Mi trayectoria es el testimonio vivo del poder de la educación pública. Nací y me formé en Cúcuta, forjando mis bases desde el bachillerato en el INEM hasta convertirme en Ingeniero Industrial en la Universidad Francisco de Paula Santander. Como muchos colombianos, las circunstancias económicas me obligaron a buscar mejores oportunidades, y llegué a Bogotá. Allí, combinando trabajo y estudio, logré culminar mi Maestría en Operaciones y Calidad. Estos logros son la prueba irrefutable de una verdad que he vivido en carne propia: la educación es, sin duda, el mejor motor de transformación de una sociedad. Cuando abrimos las puertas del conocimiento, cerramos las de la desigualdad, y esa es la visión que llevaré al servicio público.

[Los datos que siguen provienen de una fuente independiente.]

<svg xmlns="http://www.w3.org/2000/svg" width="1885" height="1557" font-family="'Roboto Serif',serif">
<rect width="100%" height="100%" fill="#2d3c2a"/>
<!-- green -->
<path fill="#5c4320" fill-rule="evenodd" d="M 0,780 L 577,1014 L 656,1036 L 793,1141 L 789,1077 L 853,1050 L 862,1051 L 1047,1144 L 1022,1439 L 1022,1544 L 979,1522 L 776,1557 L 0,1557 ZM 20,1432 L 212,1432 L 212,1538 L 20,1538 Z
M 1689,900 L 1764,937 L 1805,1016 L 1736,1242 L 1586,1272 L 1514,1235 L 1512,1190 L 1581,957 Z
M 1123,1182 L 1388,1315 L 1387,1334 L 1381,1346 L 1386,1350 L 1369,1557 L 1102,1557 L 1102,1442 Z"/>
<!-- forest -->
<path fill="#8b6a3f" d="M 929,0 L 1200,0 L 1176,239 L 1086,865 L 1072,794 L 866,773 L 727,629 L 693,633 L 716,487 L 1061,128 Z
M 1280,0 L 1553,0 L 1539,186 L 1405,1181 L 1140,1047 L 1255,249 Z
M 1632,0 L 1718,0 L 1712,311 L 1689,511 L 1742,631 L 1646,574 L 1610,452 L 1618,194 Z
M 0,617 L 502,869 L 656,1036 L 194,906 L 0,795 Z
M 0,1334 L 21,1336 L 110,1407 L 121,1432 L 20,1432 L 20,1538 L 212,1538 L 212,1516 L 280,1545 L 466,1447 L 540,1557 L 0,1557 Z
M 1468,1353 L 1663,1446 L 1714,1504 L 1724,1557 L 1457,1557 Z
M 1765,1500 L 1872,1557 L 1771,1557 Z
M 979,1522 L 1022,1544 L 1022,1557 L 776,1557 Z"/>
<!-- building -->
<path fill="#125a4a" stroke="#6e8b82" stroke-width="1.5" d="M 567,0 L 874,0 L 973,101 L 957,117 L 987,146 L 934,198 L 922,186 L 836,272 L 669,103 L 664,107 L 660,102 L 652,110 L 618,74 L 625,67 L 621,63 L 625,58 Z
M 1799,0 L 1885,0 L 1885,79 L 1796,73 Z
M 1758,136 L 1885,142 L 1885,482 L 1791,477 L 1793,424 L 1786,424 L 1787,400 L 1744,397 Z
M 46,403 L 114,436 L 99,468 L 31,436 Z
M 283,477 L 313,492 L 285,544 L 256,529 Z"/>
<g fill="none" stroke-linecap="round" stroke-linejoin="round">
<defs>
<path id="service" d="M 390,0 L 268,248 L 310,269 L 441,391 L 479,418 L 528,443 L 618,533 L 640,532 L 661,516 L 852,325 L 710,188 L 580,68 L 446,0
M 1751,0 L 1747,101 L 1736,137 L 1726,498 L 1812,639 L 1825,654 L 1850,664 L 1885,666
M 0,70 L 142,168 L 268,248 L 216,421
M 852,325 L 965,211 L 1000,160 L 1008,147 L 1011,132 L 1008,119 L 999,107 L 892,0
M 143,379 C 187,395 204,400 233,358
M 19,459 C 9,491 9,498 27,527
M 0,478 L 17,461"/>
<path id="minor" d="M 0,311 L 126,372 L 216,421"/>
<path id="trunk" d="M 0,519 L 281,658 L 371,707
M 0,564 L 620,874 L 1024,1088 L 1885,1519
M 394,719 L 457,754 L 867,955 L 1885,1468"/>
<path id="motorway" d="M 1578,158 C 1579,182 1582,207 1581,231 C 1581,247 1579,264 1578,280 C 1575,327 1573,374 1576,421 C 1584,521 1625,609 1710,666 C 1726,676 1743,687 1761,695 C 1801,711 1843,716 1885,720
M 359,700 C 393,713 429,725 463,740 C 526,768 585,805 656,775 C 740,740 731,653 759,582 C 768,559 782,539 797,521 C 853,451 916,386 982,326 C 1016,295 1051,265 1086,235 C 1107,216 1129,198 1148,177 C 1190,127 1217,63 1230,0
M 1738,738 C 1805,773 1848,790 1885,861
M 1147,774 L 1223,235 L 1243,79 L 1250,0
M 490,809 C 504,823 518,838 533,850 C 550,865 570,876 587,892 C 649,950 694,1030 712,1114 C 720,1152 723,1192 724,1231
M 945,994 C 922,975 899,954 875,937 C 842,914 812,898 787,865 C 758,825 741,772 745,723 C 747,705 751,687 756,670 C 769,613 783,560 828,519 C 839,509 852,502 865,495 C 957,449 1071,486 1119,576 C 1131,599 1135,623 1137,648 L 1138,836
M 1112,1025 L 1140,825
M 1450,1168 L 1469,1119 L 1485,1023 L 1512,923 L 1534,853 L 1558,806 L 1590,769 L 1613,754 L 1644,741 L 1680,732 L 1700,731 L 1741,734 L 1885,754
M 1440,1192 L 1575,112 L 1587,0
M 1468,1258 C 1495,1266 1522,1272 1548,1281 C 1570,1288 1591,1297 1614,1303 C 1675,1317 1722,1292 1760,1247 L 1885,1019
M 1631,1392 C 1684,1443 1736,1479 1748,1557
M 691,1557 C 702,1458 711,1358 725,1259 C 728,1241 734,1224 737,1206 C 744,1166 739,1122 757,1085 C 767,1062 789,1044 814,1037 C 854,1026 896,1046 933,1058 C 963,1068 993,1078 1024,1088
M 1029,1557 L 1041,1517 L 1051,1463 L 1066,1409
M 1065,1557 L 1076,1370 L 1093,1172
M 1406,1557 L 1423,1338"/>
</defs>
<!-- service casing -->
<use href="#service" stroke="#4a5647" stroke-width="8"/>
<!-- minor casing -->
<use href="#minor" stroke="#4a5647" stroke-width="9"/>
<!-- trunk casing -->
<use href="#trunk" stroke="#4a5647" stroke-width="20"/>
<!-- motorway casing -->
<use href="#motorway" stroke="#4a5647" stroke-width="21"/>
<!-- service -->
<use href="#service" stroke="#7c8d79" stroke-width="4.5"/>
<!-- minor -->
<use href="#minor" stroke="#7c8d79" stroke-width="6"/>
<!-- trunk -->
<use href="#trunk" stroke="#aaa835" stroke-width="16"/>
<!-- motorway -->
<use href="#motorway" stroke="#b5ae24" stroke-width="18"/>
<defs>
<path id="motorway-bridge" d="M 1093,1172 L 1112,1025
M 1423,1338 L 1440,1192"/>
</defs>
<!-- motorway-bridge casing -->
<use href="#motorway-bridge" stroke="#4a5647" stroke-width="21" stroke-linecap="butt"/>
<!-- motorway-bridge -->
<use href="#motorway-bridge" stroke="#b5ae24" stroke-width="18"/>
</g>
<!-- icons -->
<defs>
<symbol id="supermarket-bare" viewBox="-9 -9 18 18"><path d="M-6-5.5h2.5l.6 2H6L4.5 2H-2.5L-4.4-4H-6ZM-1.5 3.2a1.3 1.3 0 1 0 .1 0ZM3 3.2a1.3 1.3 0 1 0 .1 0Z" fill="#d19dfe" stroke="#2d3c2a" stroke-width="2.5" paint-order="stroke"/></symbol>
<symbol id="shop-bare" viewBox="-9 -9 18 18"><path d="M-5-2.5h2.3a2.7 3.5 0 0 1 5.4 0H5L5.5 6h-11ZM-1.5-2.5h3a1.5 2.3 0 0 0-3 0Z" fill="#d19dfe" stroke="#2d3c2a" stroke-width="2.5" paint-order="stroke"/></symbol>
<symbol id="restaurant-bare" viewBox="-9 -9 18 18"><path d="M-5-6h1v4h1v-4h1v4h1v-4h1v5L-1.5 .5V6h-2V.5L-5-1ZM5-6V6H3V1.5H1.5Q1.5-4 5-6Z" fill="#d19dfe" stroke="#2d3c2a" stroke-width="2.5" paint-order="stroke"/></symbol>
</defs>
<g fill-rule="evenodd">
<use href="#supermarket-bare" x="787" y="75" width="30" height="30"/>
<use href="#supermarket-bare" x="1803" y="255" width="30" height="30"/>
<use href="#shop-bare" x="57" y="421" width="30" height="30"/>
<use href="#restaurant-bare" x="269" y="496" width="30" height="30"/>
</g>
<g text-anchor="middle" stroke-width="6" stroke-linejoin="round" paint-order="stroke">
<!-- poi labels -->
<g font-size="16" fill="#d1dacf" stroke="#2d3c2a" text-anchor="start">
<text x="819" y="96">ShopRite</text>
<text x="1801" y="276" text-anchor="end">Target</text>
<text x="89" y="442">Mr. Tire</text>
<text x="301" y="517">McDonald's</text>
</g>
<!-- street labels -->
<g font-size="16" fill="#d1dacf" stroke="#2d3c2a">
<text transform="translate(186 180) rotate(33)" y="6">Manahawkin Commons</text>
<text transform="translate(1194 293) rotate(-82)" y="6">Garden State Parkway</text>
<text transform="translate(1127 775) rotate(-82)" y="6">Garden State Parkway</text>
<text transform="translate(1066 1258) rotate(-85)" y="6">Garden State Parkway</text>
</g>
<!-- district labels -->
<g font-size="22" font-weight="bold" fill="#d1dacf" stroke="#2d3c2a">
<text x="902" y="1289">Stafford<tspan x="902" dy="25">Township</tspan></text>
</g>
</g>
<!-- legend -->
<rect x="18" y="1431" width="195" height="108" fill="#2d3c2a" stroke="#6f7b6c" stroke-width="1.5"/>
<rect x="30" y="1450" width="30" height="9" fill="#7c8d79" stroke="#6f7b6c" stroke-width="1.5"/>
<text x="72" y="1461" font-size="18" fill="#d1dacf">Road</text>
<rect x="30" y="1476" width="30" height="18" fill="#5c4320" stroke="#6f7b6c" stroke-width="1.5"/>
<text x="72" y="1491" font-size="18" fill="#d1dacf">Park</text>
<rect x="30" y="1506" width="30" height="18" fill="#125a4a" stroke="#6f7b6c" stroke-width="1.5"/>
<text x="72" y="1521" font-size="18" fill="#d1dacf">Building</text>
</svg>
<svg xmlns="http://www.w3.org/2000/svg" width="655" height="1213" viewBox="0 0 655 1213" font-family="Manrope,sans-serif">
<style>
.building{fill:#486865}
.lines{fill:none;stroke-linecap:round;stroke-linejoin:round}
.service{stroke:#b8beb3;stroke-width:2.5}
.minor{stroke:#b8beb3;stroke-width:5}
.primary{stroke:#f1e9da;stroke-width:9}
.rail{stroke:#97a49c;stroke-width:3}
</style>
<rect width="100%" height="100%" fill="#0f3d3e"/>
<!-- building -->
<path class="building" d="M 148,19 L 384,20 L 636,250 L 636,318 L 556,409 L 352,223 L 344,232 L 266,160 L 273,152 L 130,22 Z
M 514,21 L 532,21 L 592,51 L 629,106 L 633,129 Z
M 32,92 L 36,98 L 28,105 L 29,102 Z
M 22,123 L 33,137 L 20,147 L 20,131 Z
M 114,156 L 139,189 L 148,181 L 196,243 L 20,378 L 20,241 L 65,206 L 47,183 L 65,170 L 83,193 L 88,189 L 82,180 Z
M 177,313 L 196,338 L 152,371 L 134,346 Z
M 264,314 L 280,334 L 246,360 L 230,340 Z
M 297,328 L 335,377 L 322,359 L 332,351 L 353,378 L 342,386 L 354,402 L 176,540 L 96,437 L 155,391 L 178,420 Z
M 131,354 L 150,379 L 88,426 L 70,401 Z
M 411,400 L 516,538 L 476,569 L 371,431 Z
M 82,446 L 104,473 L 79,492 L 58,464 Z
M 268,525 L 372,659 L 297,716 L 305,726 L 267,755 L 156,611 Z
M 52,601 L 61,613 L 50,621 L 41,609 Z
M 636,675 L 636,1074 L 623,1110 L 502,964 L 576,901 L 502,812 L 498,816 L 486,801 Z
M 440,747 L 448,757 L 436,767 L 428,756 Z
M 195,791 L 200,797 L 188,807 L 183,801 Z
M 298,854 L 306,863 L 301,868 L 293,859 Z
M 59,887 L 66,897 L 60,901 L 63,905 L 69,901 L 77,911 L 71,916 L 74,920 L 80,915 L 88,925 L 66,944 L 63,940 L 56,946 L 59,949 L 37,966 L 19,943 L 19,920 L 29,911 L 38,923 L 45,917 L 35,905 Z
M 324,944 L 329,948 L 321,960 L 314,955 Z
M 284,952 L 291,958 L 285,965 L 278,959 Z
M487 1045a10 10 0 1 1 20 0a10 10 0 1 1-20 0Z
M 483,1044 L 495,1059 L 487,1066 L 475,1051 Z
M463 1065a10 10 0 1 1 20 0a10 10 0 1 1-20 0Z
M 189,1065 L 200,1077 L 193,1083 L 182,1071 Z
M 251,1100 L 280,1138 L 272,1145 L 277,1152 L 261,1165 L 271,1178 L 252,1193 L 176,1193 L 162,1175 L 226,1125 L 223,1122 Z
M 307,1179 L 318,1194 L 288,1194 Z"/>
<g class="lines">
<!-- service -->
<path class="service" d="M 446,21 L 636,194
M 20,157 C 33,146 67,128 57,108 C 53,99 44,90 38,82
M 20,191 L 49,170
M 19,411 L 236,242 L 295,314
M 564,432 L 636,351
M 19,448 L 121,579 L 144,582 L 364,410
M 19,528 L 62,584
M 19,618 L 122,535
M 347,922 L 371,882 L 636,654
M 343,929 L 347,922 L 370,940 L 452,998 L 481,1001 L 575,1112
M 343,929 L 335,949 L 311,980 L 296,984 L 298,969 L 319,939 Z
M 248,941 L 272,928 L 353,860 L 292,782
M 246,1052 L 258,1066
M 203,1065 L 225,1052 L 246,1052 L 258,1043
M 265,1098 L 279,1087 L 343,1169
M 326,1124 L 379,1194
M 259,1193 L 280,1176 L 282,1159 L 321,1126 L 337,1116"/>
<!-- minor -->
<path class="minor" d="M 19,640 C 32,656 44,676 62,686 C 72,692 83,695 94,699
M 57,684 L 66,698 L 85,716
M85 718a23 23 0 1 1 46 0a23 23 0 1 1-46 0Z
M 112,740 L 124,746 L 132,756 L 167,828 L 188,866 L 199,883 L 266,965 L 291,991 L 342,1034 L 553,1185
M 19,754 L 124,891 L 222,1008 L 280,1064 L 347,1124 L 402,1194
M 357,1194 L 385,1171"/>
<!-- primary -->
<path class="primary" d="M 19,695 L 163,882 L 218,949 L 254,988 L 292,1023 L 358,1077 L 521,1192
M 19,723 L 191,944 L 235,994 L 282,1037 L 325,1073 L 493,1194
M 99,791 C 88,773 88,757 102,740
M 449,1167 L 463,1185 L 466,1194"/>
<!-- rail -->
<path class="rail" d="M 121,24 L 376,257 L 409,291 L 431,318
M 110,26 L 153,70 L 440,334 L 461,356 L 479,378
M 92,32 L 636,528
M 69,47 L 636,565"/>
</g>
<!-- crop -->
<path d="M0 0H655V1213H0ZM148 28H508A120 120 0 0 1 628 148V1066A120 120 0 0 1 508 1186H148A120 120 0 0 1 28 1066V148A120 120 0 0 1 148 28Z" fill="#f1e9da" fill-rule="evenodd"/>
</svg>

Mi camino, forjado en la humildad y la educación, me ha dado una visión clara: estoy cansado, como ustedes, de la indolencia y las profundas injusticias sociales que laceran a nuestro país. No podemos seguir observando cómo el desorden de la gestión pública y la corrupción desenfrenada roban el futuro y la dignidad de las familias colombianas. Me lanzo a este desafío porque quiero que todos vivan, y vivan bien.
Mi apuesta no es individual, es colectiva: Construiremos, de la mano de cada ciudadano, un verdadero Estado de Bienestar donde el progreso sea para todos, sin sectarismos ni exclusiones. Es hora de dejar atrás las divisiones. La única forma de avanzar como sociedad es con la ayuda ciudadana activa y comprometida. ¡Juntos, lo lograremos! ¡Adelante con la esperanza de un mejor país!

Creemos firmemente que la educación es la herramienta capaz de romper el ciclo de la pobreza y la desigualdad. No basta con tener aulas; necesitamos calidad, pertinencia y conexión real con el aparato productivo.

"El dinero público es sagrado”. Llevaremos la transparencia a cada contrato y cada decisión administrativa, porque la corrupción no es un problema ético, es un robo directo al futuro de nuestras familias.

La clase trabajadora necesita apoyo, no obstáculos. Impulsaremos la creación de empleo formal y de calidad, concentrando nuestros esfuerzos en el emprendimiento local y el fortalecimiento de las Pymes, motor de nuestra economía.

Un Estado de Bienestar se mide por la calidad de vida de sus ciudadanos. Lucharemos por garantizar el acceso oportuno a la salud y por asegurar servicios públicos de calidad que no sean un lujo, sino un derecho básico.

El progreso se construye dialogando, escuchando y actuando con todos. Nuestras iniciativas será un espacio de encuentro donde la participación ciudadana sea el eje central de las decisiones, dejando atrás las divisiones políticas estériles.